The benefit of a system with multiple clients is that if you wipe 1 device, others are still available to continue operation. Making your single point of failure the central store, not a single device.

Microsoft and Google already use this passwordless system with authorized devices. Yubikey is a hardware device with no sync function. Correct me if I am wrong.

They could, but that’s scary. Imagine someone finds your bracelet and uses it to log into your 401k and transfer out your funds. The point of passwordless is the device is now ALL that is needed to access everything. You don’t even need to know who they are. The device is like a username+password+2fa all rolled into one.

Any passwordless device must be highly secured, which raises the whole issue of adoption. Phones are not highly secure, Level 3 security keys are, like yubikey.

Scary thing about the whole security key market is nearly all of the yubikey competitors are not Level 3, which means they devices can be hacked. Looking at your nitrokey. Yay, it’s open source and updatable. Ohh, that also means someone can reprogram it to leak your data. Level 1 is what something like your operating system can offer, which is all nitrokey is. One compromise away from losing everything.

It’s a risk management issue. A yubikey is a hardware security device that has a special design that makes it nearly impossible to hack without some crazy manipulation of electrical input to confuse the device. Even then the yubikey has two processors that both have to agree, not as redundancy but security.

A cellphone can be copied and eventually broken into. A Level 3 security key like a yubikey cannot be copied and is generally considered safe from state actors attempting to break into it.

One really needs to be careful using any online connected device as a security device. These devices are meant to be convenient, which is the opposite of security.

Passwordless is great if you trust the authentication device with your life.

I feel like you are missing something. While the security key does manage 2FA, the second factor is still an input. Either PIN or biometric. It is not as simple as you have the key, you have everything.

There is also a benefit to an online device, if it is lost or stolen it can be remotely deactivated/disabled. And Sync means if you disable 1 device, you don’t have to go and set everything up again.

I am not suggesting it is a simple system/solution. I am simply starting a conversation on something that I believe is the future.

Moreover, in a system that is synced to a centrally, I would suggest the the security key is not th holder of creds. Rather the security key would tell the central system “I am who I say I am” so please send the authentication to my requested service. It would still require an MFA check such as biometrics, PIN or both/more.

Agreed, hence why I think we’re still ways away. I think the tech will need to some how determine you are who you are supposed to be. I don’t know how this’ll be implemented. A finger print sounds like the obvious/easy but I don’t know if its the best. It’ll be cool to see what the future holds.

2 Likes

Biometrics can be easily duplicated from photos of people at parties. You’re holding a glass in the background of a picture that was posted on Facebook, someone could clone your finger print. This has been proven to work on the cheap. Photo a person with an IR camera from a distance and you can duplicate their retina-scan.

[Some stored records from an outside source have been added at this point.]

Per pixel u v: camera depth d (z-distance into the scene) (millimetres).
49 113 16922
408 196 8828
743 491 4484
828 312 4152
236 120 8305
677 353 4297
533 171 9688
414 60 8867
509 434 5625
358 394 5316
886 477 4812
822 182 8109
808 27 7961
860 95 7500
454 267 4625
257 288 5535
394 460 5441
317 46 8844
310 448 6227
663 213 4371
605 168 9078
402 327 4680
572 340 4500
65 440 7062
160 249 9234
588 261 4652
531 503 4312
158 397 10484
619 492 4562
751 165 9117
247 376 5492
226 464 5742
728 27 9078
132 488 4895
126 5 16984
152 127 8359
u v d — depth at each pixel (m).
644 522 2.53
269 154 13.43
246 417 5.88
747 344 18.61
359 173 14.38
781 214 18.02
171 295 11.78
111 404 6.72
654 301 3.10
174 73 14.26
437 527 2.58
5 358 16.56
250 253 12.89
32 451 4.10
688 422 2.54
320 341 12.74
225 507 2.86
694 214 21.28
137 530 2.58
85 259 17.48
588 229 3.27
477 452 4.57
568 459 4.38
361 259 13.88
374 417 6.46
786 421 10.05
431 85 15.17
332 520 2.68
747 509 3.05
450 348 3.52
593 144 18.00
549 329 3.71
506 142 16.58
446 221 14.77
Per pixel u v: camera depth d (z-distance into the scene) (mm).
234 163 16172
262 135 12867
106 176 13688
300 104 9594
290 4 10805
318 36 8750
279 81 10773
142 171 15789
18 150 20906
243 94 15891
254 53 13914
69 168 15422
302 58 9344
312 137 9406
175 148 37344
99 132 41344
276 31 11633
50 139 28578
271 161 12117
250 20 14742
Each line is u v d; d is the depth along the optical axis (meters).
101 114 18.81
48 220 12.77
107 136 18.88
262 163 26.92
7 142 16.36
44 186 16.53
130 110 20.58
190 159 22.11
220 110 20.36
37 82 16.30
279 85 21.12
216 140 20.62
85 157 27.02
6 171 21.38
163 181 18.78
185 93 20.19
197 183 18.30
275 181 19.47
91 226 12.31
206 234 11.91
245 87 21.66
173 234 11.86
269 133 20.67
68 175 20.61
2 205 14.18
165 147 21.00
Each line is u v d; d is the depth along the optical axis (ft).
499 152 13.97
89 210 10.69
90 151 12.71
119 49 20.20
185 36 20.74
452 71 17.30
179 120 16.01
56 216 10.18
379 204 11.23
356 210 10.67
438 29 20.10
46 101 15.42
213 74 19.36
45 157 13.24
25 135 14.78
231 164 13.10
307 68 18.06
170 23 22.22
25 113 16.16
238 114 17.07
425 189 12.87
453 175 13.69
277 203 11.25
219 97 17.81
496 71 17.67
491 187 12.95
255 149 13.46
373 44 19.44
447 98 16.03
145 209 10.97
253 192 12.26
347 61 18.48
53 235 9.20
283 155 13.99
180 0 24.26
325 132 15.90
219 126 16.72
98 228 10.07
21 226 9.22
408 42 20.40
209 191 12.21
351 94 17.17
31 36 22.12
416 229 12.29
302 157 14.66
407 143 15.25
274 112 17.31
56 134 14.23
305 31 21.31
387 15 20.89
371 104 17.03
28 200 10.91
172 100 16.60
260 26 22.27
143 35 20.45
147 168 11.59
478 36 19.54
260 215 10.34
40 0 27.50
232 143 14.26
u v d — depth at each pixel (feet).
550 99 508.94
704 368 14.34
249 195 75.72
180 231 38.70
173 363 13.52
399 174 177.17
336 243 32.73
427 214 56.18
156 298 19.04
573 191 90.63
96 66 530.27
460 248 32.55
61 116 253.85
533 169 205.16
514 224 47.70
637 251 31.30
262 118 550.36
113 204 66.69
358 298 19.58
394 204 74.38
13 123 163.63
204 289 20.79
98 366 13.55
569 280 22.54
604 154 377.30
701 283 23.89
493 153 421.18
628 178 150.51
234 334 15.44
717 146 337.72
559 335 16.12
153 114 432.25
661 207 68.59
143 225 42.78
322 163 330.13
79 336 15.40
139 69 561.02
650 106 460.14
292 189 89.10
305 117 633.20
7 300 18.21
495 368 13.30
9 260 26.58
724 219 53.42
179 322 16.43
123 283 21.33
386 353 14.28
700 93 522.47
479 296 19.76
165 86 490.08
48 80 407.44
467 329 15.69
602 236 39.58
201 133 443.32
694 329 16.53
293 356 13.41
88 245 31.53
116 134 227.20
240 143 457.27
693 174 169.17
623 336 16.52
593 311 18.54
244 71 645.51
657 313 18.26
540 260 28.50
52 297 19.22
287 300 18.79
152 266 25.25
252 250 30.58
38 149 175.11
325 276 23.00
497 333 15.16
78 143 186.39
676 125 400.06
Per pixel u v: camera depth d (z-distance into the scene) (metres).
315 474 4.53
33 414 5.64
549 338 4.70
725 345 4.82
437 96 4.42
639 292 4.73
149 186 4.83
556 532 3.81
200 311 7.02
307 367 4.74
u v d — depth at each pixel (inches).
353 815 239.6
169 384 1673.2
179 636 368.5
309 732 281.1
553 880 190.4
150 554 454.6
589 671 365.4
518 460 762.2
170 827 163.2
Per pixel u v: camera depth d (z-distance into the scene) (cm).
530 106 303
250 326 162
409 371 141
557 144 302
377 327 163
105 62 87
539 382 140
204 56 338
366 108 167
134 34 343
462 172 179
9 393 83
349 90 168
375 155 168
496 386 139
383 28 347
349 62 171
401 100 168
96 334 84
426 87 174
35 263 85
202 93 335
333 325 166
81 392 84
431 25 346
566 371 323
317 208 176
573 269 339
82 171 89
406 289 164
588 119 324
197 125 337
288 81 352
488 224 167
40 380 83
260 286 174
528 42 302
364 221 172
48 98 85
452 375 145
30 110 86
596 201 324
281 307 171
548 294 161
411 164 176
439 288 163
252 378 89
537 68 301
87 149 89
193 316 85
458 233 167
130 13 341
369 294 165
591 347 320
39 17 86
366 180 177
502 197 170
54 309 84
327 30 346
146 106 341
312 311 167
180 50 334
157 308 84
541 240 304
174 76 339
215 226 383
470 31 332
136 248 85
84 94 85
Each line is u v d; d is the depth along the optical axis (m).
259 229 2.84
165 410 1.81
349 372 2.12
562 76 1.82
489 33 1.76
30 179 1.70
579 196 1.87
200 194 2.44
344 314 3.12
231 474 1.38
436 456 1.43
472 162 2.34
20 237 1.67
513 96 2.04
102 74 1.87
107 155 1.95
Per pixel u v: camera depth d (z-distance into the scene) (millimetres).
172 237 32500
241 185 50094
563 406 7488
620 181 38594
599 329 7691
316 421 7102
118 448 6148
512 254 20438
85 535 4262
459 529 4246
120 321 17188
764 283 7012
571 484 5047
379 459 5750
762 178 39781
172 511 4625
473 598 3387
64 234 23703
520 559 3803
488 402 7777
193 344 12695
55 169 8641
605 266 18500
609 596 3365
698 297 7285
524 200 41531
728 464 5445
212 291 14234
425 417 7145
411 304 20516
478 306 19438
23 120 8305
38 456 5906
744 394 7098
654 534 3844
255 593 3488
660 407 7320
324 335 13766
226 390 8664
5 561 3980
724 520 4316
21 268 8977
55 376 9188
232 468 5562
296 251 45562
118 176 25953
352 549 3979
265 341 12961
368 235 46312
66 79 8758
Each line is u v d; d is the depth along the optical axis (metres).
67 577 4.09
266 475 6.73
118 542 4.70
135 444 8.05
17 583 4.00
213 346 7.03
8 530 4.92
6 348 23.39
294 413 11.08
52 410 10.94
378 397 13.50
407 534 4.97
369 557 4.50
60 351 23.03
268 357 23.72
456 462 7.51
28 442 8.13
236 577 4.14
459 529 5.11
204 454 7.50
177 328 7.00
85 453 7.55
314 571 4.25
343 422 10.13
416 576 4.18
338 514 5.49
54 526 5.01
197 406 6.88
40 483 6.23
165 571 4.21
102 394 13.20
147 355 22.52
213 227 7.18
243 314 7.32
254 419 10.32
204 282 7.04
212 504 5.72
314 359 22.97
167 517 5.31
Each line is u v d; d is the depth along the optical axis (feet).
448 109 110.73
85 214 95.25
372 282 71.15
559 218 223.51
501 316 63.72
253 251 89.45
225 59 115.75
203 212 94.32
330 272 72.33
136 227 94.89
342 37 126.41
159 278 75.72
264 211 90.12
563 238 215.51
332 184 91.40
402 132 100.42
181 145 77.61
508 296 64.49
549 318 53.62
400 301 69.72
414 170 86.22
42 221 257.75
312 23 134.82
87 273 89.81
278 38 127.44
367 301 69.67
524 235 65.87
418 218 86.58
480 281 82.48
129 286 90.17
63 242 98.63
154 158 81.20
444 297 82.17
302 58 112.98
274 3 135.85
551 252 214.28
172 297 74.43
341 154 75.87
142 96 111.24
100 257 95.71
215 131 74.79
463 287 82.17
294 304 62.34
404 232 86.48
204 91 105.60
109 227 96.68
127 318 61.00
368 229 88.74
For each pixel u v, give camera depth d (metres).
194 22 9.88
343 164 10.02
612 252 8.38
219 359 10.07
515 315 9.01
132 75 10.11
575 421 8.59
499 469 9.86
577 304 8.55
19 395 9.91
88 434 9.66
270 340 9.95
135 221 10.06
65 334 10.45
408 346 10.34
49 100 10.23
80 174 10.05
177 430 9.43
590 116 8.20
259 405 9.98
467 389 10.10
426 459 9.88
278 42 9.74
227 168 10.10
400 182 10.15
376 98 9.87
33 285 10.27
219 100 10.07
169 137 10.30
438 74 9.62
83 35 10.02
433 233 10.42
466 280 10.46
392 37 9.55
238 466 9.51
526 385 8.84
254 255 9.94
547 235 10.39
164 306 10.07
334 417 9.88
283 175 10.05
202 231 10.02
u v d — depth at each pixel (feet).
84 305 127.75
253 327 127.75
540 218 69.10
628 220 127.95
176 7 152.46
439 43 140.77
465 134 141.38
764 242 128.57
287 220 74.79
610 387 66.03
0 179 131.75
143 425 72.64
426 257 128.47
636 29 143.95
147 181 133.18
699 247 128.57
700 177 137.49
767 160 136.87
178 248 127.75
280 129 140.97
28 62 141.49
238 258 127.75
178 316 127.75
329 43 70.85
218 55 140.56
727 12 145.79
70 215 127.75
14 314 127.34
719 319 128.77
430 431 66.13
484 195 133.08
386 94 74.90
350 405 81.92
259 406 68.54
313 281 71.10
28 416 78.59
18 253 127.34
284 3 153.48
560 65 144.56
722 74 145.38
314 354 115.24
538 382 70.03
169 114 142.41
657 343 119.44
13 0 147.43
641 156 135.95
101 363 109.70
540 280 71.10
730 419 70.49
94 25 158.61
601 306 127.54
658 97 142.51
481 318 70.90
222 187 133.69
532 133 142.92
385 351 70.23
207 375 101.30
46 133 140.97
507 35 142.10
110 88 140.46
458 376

The PIN is only as safe as the device it’s on. People are still getting their phones hacked by malware just to steal in-game currency. Malware poses as some useful software, someone so happens to install it, bam. This would be like a remote phishing attack. Gain access to a person’s phone remotely, steal the 2FA secrets from the phone.

You can’t remotely deactivate a phone that doesn’t have signal. Anyone can block the signal with a piece of foil.

For a typical person who had their phone lost or stolen by some random thief, probably not an issue. But if you became a target and the stalker took their time, they’ll eventually find a way to gain access to your phone remotely or bypass your security pin/biometrics. Phones can be and are compromised, yubikey cannot(in theory). That’s the difference.

Software and hardware is getting better at resisting and limiting compromises, but they’re not quite there yet. When we start seeing applications running in separate encrypted memory space from the host OS and mach kernels where parts of the kernel are isolated from each other, and system code is written in memory safe languages, then phones will start to become trustworthy.

You all seem to know a lot more than me about this area. I would however like to suggest something.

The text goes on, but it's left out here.